*Passage provided*:
↓↓↓

Here's an issue on which the Libertarians won't be able to help us with a nominee for attorney general: South Dakota Attorney General Marty Jackley threw us in with eleven other yahoo states suing to stop the federal government from making coal-fired power plants less dirty. The Environmental Protection Agency wants to use the really successful Clean Air Act to reduce carbon pollution.

AG Jackley is wasting his vital law enforcement resources by chasing the "War on Coal!" bogeyman for his partisan pals. Jonathan Chait dissects the Republican rationale behind the lawsuit and finds it lacking:

  1. Republicans claim the new EPA regs will increase electric bills by 10% a year, but that claim is based on analysis of federal actions well beyond the EPA coal proposal and ignores the savings from conservation and reduced health costs.
  2. The Heritage Foundation is saying the EPA's proposal would kill 600,000 jobs and $2 trillion in GDP. However, Chait notes that Heritage modeled a complete phase-out of coal, not the EPA's actual plan, under which we would keep using coal, but more efficiently, reducing coal use by 30%.
  3. Jackley's fellow Republicans seem to think that the U.S. has no obligation to reduce carbon pollution as long as China, India, or anyone else is producing carbon pollution. Chait says that's morally bonkers:

I have seen no morally cogent explanation as to why the entire burden of sparing the world from runaway global warming should fall on the countries that have contributed the least to its existence. Developing countries have already made the significant concession that they will not be allowed to follow the cheap dirty-energy developmental path used by the West.

...Given that, as noted above, people in developing countries are giving up a chance to use a proportionate share of the world’s historic carbon budget, minimal reciprocity dictates that the United States make some contribution. The Obama administration expects the American people to sacrifice in order to secure the agreement of people in other countries to sacrifice. That’s how collective action works [Jonathan Chait, "Republican Climate Policy Keeps Getting Less Intelligent," New York Magazine, 2014.08.05].

Attorney General Marty Jackley is wasting South Dakota's time and good name on this irresponsible pro-pollution lawsuit when he could be prosecuting more important cases. But oops! We said coal, so AG Jackley has to swing into action on behalf of big, dirty business. And we said collective action, so we can't count on South Dakota Libertarians to bring that up as another reason to replace our misguided attorney general.

But wait: Now the permafrost is melting, and Siberia is burping methane, so I guess we might as well do whatever we want until the tide comes in, right?

9 Comments

  1. 96 Tears 2014.08.05

    So, how many coal mining jobs in South Dakota is Jackley saving?

↑↑↑

*Dataset content*:

↓↓↓

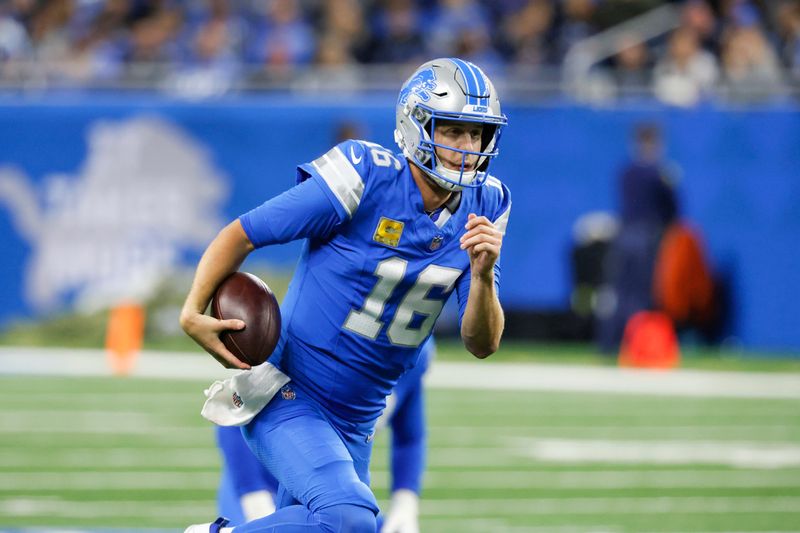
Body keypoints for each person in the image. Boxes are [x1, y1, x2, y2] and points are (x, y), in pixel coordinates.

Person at [180, 57, 510, 533]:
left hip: (358, 421)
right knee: (350, 521)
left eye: (476, 134)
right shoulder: (364, 176)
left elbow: (483, 343)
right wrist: (192, 309)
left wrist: (482, 275)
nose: (466, 147)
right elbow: (244, 233)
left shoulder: (489, 202)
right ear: (416, 124)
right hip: (290, 395)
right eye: (453, 130)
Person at [215, 339, 435, 532]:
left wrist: (405, 506)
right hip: (263, 482)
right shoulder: (326, 326)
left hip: (338, 497)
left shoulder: (415, 349)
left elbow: (409, 437)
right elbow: (237, 409)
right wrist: (255, 498)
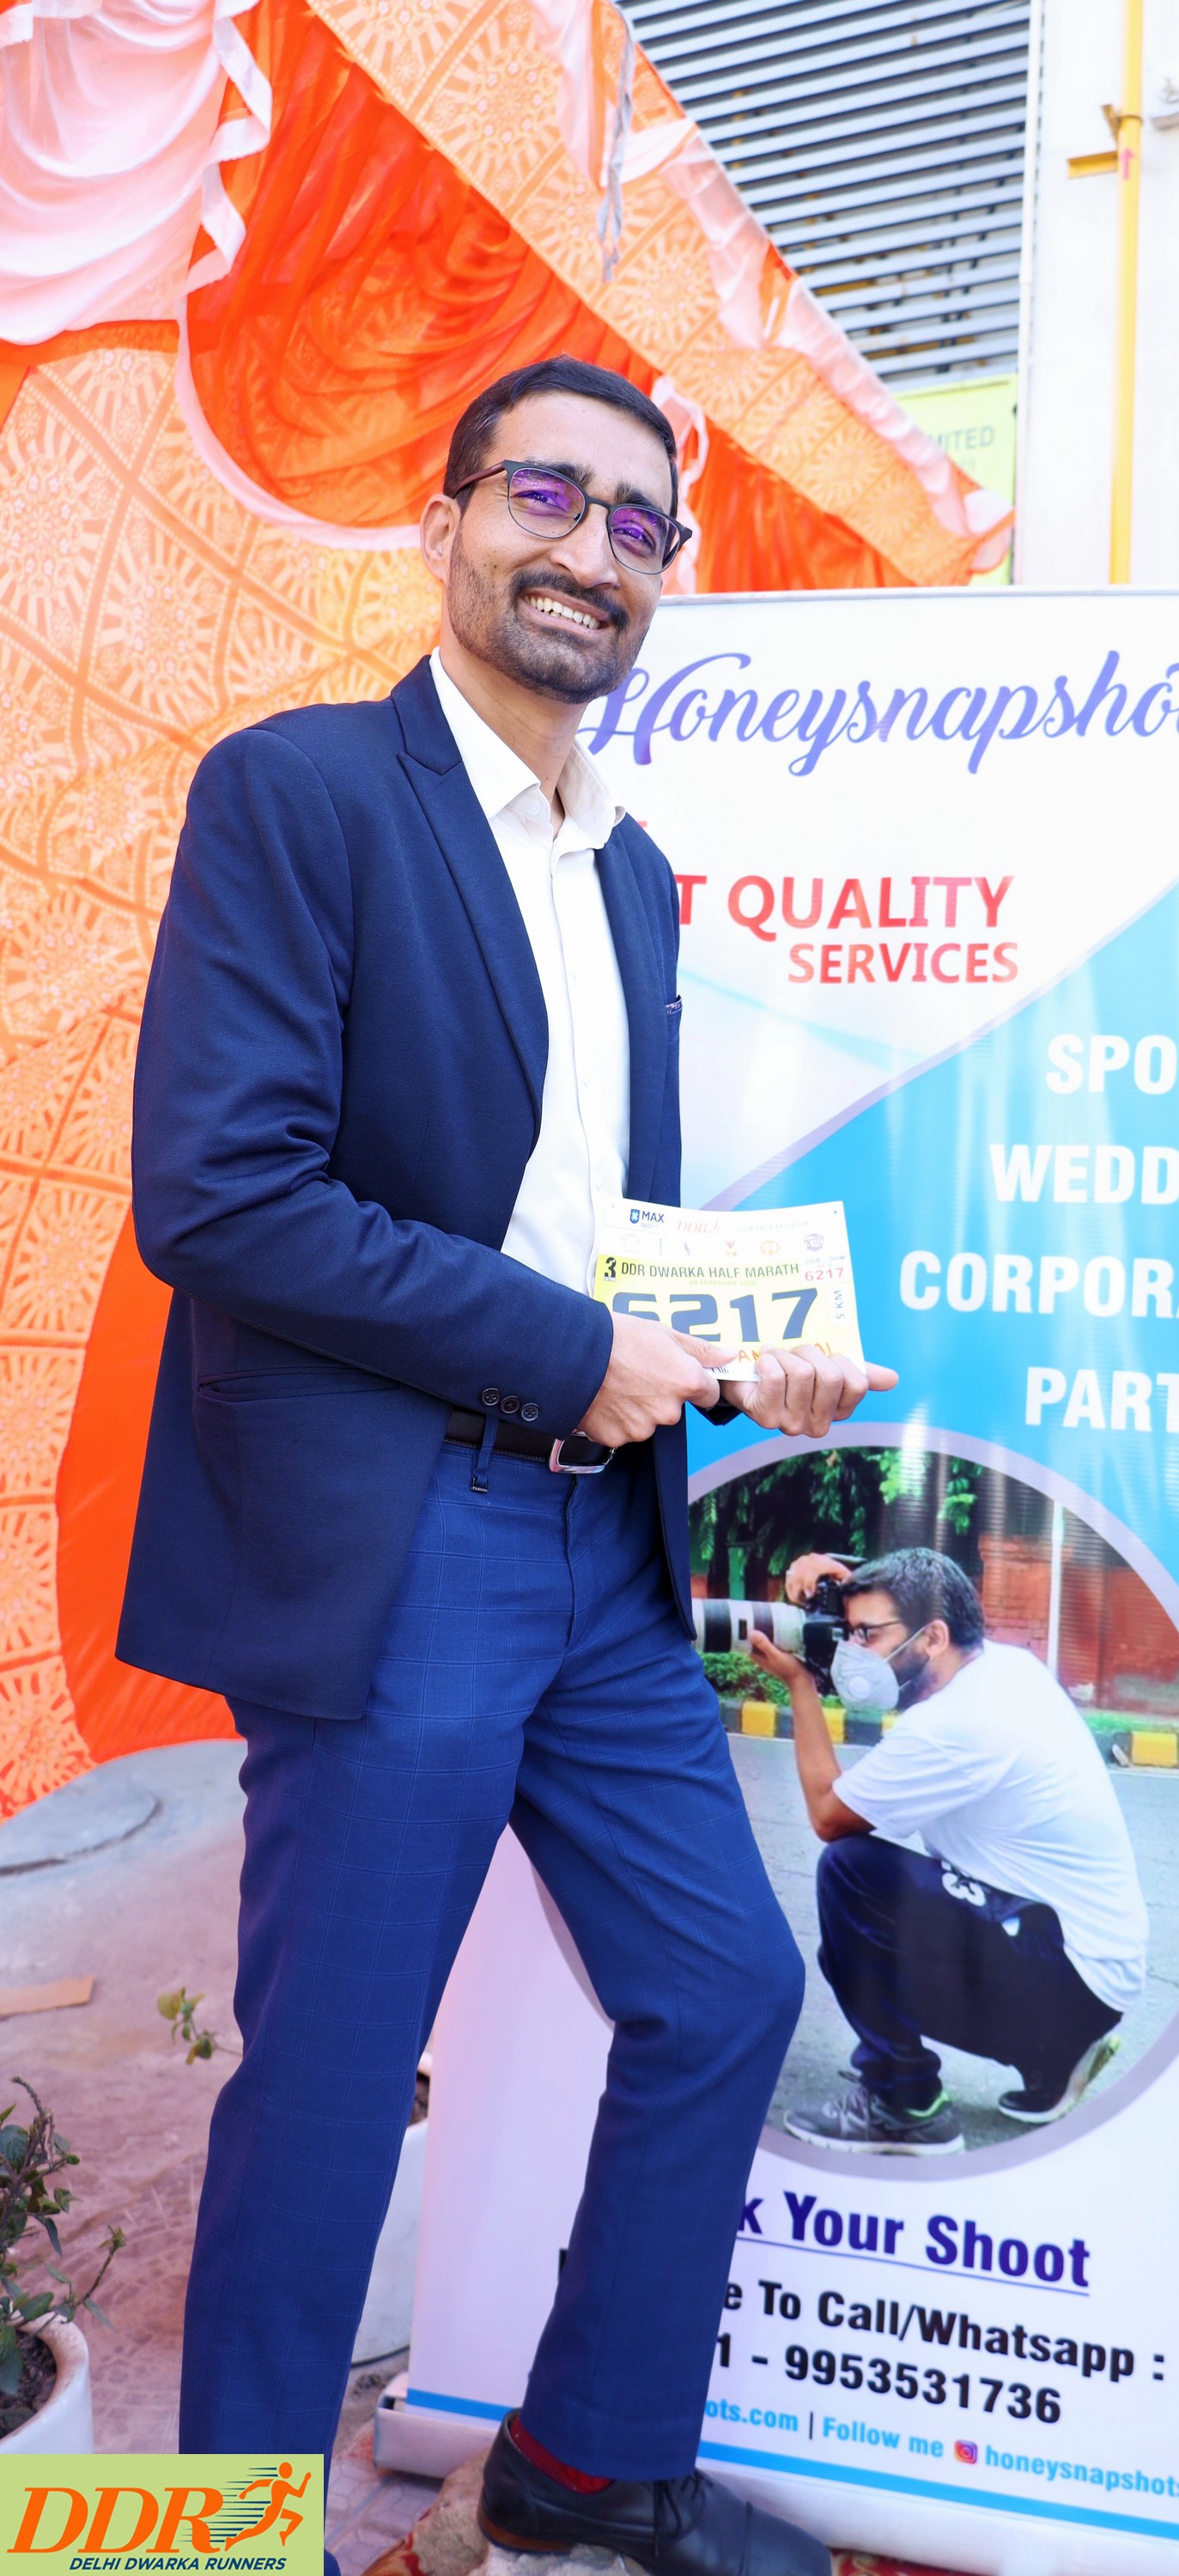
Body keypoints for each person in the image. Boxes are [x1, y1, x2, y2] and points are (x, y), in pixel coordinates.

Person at [121, 355, 896, 2576]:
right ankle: (214, 2549)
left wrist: (728, 1358)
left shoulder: (632, 873)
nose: (591, 549)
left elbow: (584, 1229)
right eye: (545, 495)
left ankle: (587, 2462)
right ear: (444, 522)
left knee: (727, 1989)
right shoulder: (298, 796)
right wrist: (578, 1349)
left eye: (640, 524)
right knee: (332, 2090)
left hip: (601, 1553)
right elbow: (224, 1196)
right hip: (402, 1541)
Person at [748, 1547, 1148, 2152]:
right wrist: (847, 1576)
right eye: (850, 1633)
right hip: (1091, 1973)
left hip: (1065, 1974)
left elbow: (830, 1816)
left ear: (933, 1637)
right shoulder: (1006, 1666)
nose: (854, 1651)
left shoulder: (957, 1722)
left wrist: (800, 1685)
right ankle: (1052, 2056)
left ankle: (903, 2104)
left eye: (867, 1635)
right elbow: (933, 1587)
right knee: (853, 1951)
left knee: (855, 1874)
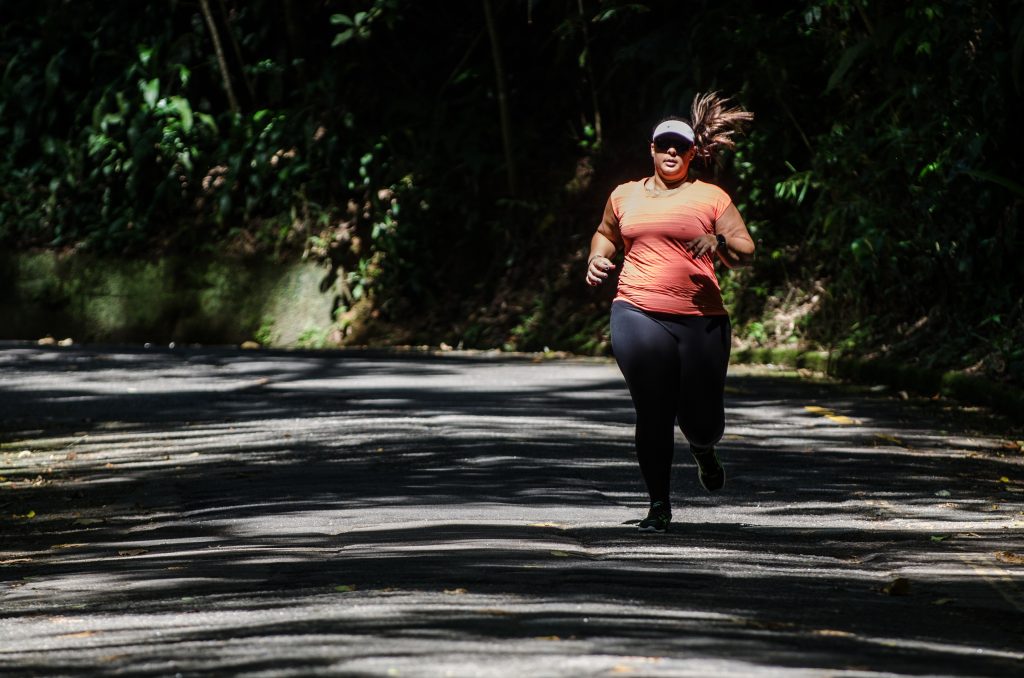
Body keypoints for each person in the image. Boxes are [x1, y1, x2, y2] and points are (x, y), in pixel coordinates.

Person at [585, 92, 756, 533]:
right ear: (653, 150)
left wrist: (719, 244)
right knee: (654, 407)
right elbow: (605, 233)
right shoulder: (623, 196)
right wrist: (596, 258)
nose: (672, 153)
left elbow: (746, 250)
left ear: (693, 153)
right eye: (665, 145)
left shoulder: (711, 198)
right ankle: (659, 504)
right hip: (637, 310)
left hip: (702, 319)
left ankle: (702, 449)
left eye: (681, 147)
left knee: (702, 421)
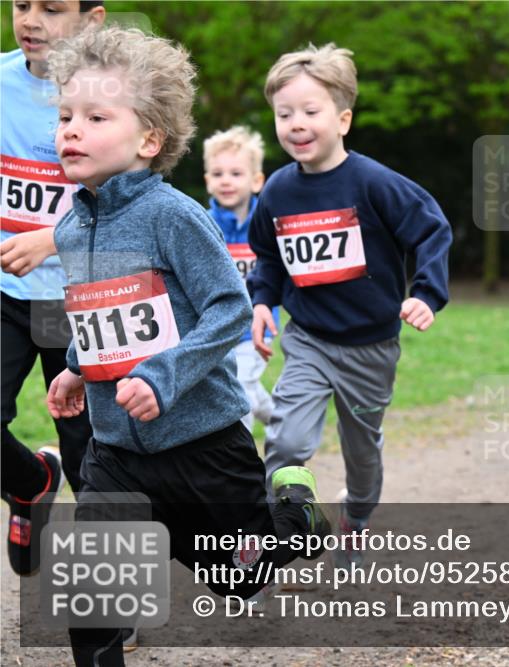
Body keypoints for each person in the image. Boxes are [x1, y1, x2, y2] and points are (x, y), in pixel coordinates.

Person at [43, 27, 329, 665]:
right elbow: (100, 316)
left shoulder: (174, 216)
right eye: (65, 116)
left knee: (242, 578)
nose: (72, 130)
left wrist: (164, 377)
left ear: (149, 139)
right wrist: (72, 369)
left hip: (202, 446)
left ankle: (295, 513)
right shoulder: (69, 228)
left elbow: (229, 308)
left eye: (94, 117)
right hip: (115, 451)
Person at [247, 43, 452, 565]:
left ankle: (356, 516)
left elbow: (432, 230)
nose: (296, 124)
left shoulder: (374, 183)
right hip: (310, 340)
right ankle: (292, 523)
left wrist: (426, 292)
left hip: (370, 348)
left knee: (362, 453)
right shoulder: (276, 191)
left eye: (310, 112)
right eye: (284, 114)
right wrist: (264, 302)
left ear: (342, 119)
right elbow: (267, 255)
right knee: (287, 439)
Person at [0, 0, 106, 575]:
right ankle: (30, 483)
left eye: (52, 7)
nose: (30, 20)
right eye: (20, 4)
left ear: (93, 18)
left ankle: (112, 601)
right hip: (6, 295)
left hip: (85, 301)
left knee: (94, 454)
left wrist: (53, 238)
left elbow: (135, 207)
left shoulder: (116, 96)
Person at [203, 126, 278, 430]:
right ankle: (282, 421)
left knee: (239, 394)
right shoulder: (202, 225)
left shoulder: (268, 224)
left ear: (256, 180)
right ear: (208, 181)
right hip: (220, 328)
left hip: (257, 329)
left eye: (236, 173)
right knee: (245, 387)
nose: (226, 181)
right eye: (218, 173)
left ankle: (241, 466)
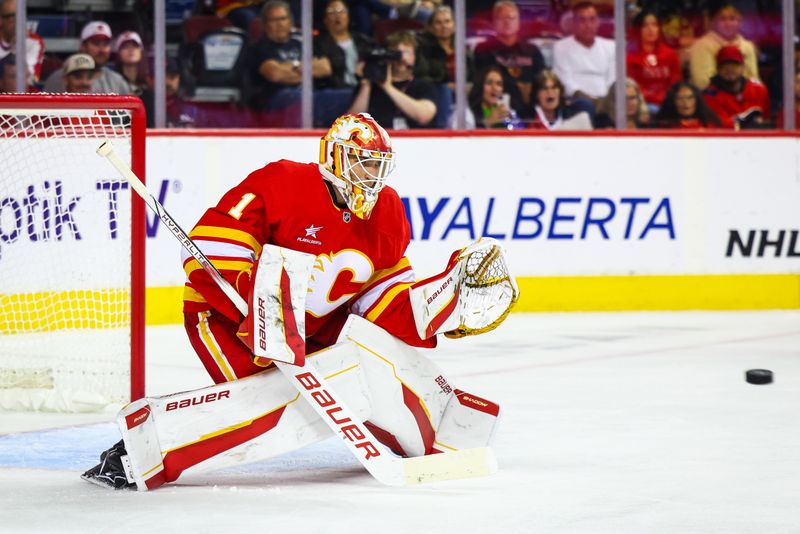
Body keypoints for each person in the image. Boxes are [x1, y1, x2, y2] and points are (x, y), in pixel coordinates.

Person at [81, 112, 505, 489]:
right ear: (335, 156)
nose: (371, 174)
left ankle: (443, 428)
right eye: (362, 161)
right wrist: (262, 311)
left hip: (313, 329)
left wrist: (446, 305)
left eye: (378, 165)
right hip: (227, 319)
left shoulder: (388, 213)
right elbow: (212, 249)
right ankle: (142, 448)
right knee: (273, 401)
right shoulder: (282, 182)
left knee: (369, 366)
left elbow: (382, 305)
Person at [248, 1, 331, 124]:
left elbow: (326, 68)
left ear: (290, 22)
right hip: (276, 98)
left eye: (283, 19)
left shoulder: (301, 42)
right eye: (274, 20)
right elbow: (275, 74)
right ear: (265, 24)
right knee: (299, 99)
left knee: (348, 95)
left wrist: (291, 68)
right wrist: (305, 68)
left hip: (312, 94)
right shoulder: (259, 48)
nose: (280, 24)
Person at [348, 30, 437, 129]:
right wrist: (366, 85)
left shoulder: (423, 86)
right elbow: (351, 125)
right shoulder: (371, 86)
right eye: (396, 52)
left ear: (415, 57)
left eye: (407, 52)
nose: (401, 58)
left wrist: (388, 87)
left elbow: (424, 116)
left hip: (415, 141)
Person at [473, 0, 545, 106]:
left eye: (511, 18)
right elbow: (484, 82)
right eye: (502, 18)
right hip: (496, 104)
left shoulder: (532, 50)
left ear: (518, 22)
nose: (507, 22)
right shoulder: (483, 49)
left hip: (530, 104)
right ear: (494, 21)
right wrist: (518, 87)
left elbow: (542, 79)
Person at [43, 21, 131, 94]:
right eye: (96, 43)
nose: (102, 49)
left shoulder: (117, 81)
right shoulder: (58, 78)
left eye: (105, 44)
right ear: (83, 46)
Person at [552, 1, 615, 102]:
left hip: (606, 101)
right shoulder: (561, 47)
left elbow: (613, 80)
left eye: (592, 19)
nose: (588, 25)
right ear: (574, 23)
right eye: (582, 20)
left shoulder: (611, 46)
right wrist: (591, 100)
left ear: (598, 22)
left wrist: (605, 102)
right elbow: (565, 82)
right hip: (575, 100)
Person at [687, 3, 758, 91]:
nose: (728, 23)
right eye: (722, 19)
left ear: (740, 22)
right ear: (713, 22)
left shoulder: (747, 46)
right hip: (712, 99)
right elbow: (702, 83)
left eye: (732, 19)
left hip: (745, 97)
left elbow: (754, 78)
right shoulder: (701, 46)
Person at [702, 45, 769, 130]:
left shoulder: (759, 89)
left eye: (734, 64)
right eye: (725, 65)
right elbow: (721, 126)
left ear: (743, 67)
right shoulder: (709, 96)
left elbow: (766, 119)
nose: (729, 69)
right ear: (718, 69)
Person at [626, 10, 682, 112]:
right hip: (641, 104)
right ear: (638, 29)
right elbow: (632, 86)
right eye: (645, 26)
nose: (650, 29)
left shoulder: (670, 54)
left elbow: (675, 83)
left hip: (668, 103)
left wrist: (666, 100)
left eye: (654, 25)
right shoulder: (630, 56)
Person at [527, 69, 592, 131]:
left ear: (560, 92)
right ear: (536, 94)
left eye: (554, 87)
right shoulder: (524, 117)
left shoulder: (571, 117)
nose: (550, 92)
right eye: (544, 88)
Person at [462, 64, 524, 129]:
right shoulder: (467, 113)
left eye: (499, 84)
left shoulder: (507, 112)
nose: (495, 88)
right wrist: (488, 123)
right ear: (480, 85)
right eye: (489, 83)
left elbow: (522, 135)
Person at [0, 0, 44, 88]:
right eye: (12, 16)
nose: (17, 21)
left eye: (21, 16)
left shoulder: (34, 42)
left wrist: (16, 48)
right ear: (1, 20)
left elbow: (30, 79)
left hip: (19, 94)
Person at [415, 4, 455, 87]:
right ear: (431, 28)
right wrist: (446, 86)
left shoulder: (463, 48)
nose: (444, 26)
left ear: (454, 25)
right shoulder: (423, 49)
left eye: (447, 21)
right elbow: (422, 77)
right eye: (438, 23)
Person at [654, 80, 721, 129]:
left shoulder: (710, 124)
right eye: (679, 98)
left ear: (697, 100)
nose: (685, 103)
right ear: (672, 102)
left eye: (690, 98)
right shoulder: (662, 126)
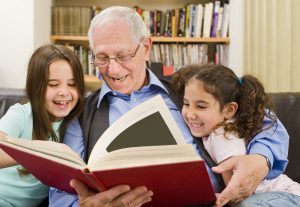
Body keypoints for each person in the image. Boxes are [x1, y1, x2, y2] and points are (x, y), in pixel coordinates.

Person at [49, 6, 289, 207]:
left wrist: (261, 159)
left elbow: (263, 119)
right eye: (101, 58)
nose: (112, 69)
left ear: (145, 48)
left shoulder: (188, 86)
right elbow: (60, 192)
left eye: (123, 56)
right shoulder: (81, 115)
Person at [177, 64, 300, 206]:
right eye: (186, 104)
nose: (190, 114)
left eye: (201, 106)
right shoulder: (229, 124)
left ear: (229, 109)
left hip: (283, 195)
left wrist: (218, 198)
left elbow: (236, 190)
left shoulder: (221, 135)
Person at [0, 44, 85, 206]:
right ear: (36, 87)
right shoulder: (22, 114)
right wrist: (41, 150)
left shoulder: (77, 123)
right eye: (53, 84)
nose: (64, 92)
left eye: (72, 84)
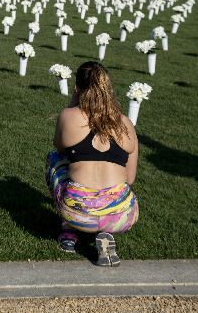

↑↑↑

*Tasks for this exercise*:
A. Please repeat the part of the post about the coal lawsuit that opens with the words containing "AG Jackley is" and closes with "use by 30%.".
B. List every country named in the post about the coal lawsuit.
C. According to the post about the coal lawsuit, why does Chait reject the Heritage Foundation's estimate of 600,000 lost jobs and $2 trillion in lost GDP?
The records come from a separate source and are unrelated to the post about the coal lawsuit.

*Problem solutions*:
A.
AG Jackley is wasting his vital law enforcement resources by chasing the "War on Coal!" bogeyman for his partisan pals. Jonathan Chait dissects the Republican rationale behind the lawsuit and finds it lacking:

  1. Republicans claim the new EPA regs will increase electric bills by 10% a year, but that claim is based on analysis of federal actions well beyond the EPA coal proposal and ignores the savings from conservation and reduced health costs.
  2. The Heritage Foundation is saying the EPA's proposal would kill 600,000 jobs and $2 trillion in GDP. However, Chait notes that Heritage modeled a complete phase-out of coal, not the EPA's actual plan, under which we would keep using coal, but more efficiently, reducing coal use by 30%.

B. China, India, the United States

C. The Heritage Foundation modeled a complete phase-out of coal rather than the EPA's actual plan. Under that plan, coal would still be used, but more efficiently, cutting coal use by 30%.